When it comes to cops and the accused, the relationship is one of predator and prey. There are many factors at play, but the most significant comes down to power. As long as we have a class of people who are immune to the laws they enforce and hold a strict monopoly on legal violence, there will be abuse.
Many that die to police violence are victims of systemic racism, which is tied into the foundations of American policing. Corruption and structural abuse cannot be convinced away. The only solution is to stop it in its tracks, which means defunding and eventually abolishing the police as we know it.
Eric Garner, Philando Castile, Breonna Taylor, Justine Damond, George Floyd, Daunte Wright, Adam Toledo — these are just a few names out of thousands killed by police. Derek Chauvin’s guilty verdict was not a victory — it was the bare minimum.
What does it say about our standards when a guilty verdict for a murder caught on video is worth a martyr? George Floyd didn’t “sacrifice his life for justice.” He had no say in the matter.
America’s police started as runaway slave patrols and publically funded mercenaries for political machines. Today, our law enforcement’s budget would rank it as the world’s third largest military, and the force acts like it. Police are not obligated to protect you, but they are protected from you and will use their power to terrorize your neighborhood. Cops and the Klan often go hand-in-hand, which isn’t anything new. For over 100 years, there have been cop-centric KKK chapters all over the country. In the 1980s, the police department of Jefferson County, Kentucky knew of and tolerated a subgroup of 40 Klan members, half of whom were within their ranks.

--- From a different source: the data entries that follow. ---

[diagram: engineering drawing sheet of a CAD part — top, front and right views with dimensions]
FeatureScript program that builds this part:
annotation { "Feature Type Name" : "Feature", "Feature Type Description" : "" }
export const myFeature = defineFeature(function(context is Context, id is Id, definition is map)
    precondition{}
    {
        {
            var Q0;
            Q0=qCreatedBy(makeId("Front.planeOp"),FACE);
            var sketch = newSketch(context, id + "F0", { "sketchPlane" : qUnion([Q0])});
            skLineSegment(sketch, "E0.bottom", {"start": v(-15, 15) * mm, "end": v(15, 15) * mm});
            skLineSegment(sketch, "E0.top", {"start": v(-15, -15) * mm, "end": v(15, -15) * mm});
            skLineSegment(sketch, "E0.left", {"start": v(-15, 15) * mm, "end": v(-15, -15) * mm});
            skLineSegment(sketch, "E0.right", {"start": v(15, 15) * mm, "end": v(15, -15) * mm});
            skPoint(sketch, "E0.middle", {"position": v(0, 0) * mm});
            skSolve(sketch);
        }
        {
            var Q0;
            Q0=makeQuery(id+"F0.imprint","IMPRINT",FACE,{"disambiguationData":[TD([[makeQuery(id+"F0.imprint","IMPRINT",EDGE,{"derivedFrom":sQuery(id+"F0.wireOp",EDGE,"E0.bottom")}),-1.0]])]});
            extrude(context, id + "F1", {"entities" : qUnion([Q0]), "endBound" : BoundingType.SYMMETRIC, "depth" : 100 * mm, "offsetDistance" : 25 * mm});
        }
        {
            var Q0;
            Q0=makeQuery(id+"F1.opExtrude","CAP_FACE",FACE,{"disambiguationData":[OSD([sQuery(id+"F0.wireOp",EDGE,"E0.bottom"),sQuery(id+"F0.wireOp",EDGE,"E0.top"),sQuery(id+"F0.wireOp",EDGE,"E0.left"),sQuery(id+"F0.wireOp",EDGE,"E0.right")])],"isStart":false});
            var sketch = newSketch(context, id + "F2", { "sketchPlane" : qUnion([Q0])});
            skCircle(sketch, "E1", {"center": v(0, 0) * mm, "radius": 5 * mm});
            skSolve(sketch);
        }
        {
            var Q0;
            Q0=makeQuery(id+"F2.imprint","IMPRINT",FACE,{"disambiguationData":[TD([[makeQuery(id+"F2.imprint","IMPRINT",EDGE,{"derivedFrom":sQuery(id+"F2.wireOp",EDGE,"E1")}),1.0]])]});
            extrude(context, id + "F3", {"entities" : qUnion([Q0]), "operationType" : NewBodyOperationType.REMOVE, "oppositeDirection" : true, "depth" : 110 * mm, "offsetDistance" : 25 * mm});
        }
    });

Additionally, police use escalating violence as both a cause and a justification for more violence. In many states, officers have quotas to fill and will plant evidence to do it.
With the conclusion of the Chauvin trial, many politicians have been rallying around police reform. If President Joe Biden was just wanting to make up for his 1994 Crime Bill, he’s got a helluva list of issues to choose from.

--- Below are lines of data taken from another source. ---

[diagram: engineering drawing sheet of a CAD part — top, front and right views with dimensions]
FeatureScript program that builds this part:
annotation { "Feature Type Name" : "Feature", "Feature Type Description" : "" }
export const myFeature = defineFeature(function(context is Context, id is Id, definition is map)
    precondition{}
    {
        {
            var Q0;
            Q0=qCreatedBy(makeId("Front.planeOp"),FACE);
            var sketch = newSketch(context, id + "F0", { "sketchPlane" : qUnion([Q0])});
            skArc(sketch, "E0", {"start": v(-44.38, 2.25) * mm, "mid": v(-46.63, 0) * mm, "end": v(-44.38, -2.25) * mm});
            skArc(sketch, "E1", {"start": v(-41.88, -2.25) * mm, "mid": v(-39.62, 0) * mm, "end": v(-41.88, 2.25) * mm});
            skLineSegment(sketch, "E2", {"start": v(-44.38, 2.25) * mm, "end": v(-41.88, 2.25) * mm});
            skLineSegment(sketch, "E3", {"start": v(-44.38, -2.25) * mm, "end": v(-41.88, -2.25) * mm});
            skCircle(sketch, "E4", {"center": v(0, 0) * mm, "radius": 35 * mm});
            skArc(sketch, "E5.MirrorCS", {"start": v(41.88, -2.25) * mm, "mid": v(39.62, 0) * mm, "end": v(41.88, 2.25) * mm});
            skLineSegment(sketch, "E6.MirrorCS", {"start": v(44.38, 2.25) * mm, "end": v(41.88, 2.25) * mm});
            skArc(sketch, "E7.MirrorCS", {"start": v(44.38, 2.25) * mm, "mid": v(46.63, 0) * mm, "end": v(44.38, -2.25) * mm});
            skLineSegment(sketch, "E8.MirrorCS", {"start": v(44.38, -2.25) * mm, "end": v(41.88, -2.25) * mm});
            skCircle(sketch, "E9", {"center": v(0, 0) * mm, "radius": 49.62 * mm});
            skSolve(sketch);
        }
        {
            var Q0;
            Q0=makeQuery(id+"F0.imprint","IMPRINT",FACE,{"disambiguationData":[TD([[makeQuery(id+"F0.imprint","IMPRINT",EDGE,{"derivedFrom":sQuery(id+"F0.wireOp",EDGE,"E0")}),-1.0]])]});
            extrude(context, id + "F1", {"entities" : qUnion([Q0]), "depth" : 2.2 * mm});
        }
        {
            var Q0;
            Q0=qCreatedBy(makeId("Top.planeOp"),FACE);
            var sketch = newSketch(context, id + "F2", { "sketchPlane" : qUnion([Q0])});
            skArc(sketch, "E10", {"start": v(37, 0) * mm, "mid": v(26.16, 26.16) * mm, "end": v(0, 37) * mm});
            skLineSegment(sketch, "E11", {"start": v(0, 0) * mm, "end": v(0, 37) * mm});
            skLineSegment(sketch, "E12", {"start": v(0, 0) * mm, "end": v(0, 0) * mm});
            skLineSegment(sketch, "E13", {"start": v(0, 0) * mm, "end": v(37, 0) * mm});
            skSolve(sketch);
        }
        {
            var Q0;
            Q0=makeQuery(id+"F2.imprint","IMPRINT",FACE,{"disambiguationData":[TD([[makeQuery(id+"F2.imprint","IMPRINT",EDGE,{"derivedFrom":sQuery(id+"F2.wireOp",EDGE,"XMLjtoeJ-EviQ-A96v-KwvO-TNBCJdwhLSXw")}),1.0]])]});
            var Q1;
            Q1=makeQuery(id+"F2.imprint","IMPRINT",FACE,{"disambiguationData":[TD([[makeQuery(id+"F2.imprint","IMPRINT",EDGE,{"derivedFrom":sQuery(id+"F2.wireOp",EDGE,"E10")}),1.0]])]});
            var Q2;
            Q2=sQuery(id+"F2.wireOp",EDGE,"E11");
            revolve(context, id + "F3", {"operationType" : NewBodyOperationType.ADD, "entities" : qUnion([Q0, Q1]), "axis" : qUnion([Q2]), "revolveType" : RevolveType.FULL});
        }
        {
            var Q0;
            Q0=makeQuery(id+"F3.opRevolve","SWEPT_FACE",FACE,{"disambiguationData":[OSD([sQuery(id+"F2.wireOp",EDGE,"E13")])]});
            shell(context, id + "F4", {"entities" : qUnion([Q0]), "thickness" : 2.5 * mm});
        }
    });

Most of Biden’s plans involve throwing more money at the issue until it goes away, but that has never worked and is a cause of our overinflated police budget today. Major Texas cities tend to spend over one-third of their general fund on policing. Police budget money could more effectively prevent crime by reducing poverty, creating social programs, funding education and just about anything other than buying more riot gear and military-grade weapons.
For every weekly, controversial police shooting, millions flock to defend the cops at all costs. As a result, slogans like “Blue Lives Matter” have spawned as if some people are assigned cop at birth. Apologists act as though any crime committed by law enforcement is not a crime by virtue of their occupation. Despite being upholders of the law, police are not often held to its standards. One excuse we always hear is, “I was afraid.” Well, we’re afraid too, mostly of you. When a non-cop utters that same phrase, the answer is apparently, “Yeah, you should be.”

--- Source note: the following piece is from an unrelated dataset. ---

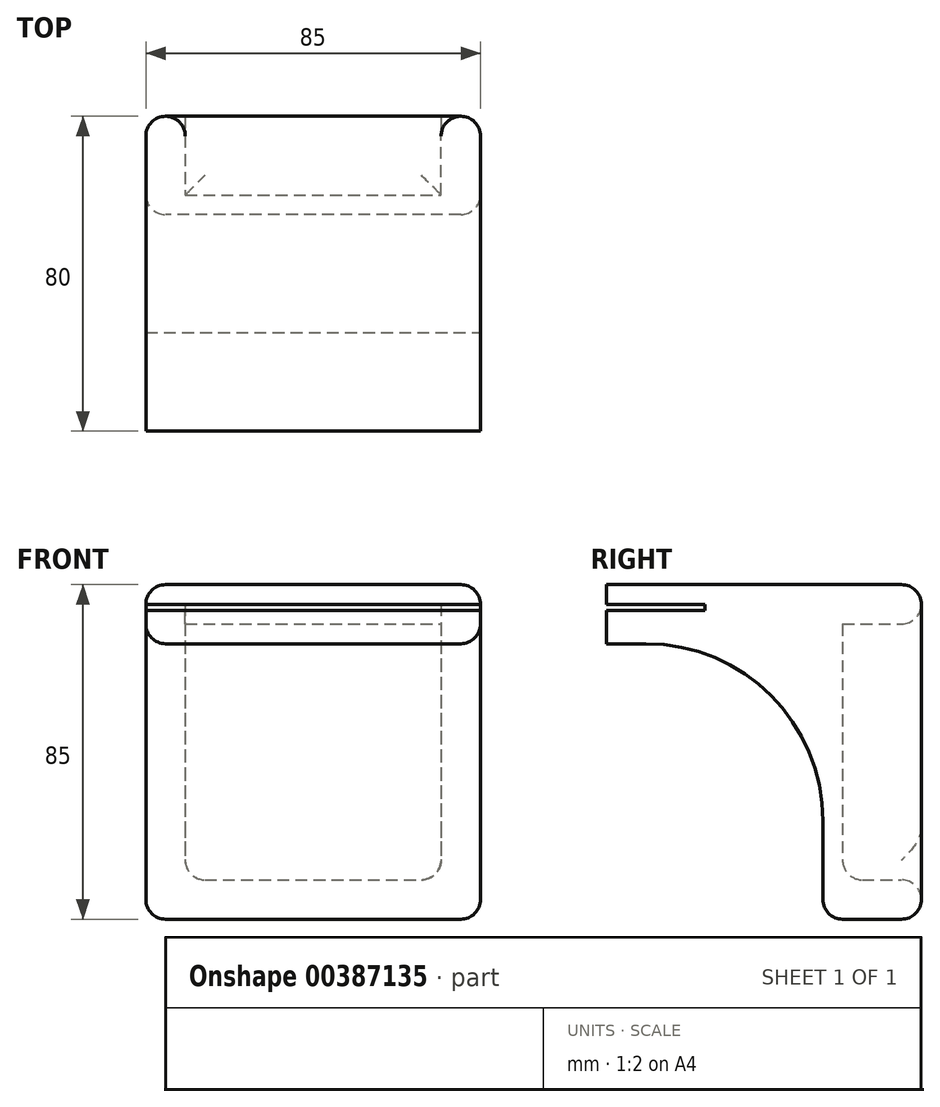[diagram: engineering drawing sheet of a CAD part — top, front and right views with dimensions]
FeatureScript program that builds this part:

Psychoticshoot-to-kill training and the fact that officers can be rejected from the force if they’re too intelligent creates a recipe for disaster. Ninety-five percent of police calls are for non-violent situations, yet they seem ready to kill at the drop of a hat. Case after case has shown us that many of America’s police are too unstable to safely perform their duties without endangering the rest of us.
There aren’t just “a few bad apples.” The system is rotten to the core. Half-hearted reforms, like the ones that did nothing to prevent George Floyd’s death, solve nothing. You cannot treat the sickness within American policing when American policing is the sickness itself. Instead of investing another $300 million into America’s police, as Biden suggests, we need to defund our domestic pseudo-military. If just a fraction of law enforcement’s $100 billion budget went into revitalizing communities, we would be one step closer to a world where we don’t need the police. It may sound radical to some, but an unaccountable arm of the government is abusing its power and killing Americans. Radical problems need radical solutions.
Zachary Freeman is an anthropology junior and columnist for The Battalion.